Comment la technologie médico-légale a exhumé un crime médiéval 🧬
Les chercheurs ont appliqué la tomodensitométrie et l'analyse des isotopes stables pour examiner le crâne. Les marques sur l'os ont révélé que l'attaque au couteau a eu lieu de son vivant, tandis que le coup contondant était ultérieur et fatal. L'étude de la dentine et de l'émail dentaire a permis de déterminer son régime alimentaire et sa provenance, confirmant qu'elle était une Lombarde locale. Cette utilisation de techniques modernes en archéologie médico-légale permet de reconstruire des événements violents avec précision, impensable il y a quelques décennies.

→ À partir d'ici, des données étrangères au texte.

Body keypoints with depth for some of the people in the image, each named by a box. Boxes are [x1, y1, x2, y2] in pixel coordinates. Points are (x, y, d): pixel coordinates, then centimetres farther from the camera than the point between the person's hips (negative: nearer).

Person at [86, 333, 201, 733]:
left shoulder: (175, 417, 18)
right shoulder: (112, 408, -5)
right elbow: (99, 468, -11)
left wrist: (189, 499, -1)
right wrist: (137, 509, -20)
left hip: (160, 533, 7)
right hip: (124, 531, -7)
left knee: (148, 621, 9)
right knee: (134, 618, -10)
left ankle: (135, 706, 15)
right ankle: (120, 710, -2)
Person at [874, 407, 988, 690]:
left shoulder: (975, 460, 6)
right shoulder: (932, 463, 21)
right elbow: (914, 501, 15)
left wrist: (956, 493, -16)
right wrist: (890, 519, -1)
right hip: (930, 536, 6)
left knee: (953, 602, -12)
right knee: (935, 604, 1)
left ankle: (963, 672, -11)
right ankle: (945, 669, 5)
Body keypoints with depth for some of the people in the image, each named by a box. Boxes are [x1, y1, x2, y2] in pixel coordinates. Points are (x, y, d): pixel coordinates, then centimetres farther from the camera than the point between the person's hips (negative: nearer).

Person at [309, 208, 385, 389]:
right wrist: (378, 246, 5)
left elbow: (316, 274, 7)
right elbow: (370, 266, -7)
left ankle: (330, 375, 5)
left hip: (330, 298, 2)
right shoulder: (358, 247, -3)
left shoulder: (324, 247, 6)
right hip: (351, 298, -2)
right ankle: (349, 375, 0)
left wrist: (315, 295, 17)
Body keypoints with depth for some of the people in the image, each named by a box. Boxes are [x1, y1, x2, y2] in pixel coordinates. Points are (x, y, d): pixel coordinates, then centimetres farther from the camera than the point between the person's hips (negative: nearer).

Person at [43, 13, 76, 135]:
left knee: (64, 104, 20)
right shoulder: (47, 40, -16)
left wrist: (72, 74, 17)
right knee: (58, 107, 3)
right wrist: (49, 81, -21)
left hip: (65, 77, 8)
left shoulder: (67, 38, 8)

Le premier cas documenté de dispute de couple préhistorique 😱
Il semble que la violence de genre ne soit pas une invention moderne, mais qu'elle était déjà à la mode chez les Lombards. La pauvre femme n'a pas seulement reçu un coup de couteau, mais en plus, ils l'ont achevée avec un coup de massue. Bref, ce qu'on appelle une dispute de couple un peu trop animée en l'an 600 après J.-C. Heureusement, au moins, ils avaient des lois pour la punir, même si pour elle, elles sont arrivées trop tard. Le crâne, quant à lui, est devenu la preuve définitive que certaines habitudes sont plus difficiles à éradiquer qu'une mauvaise connexion internet.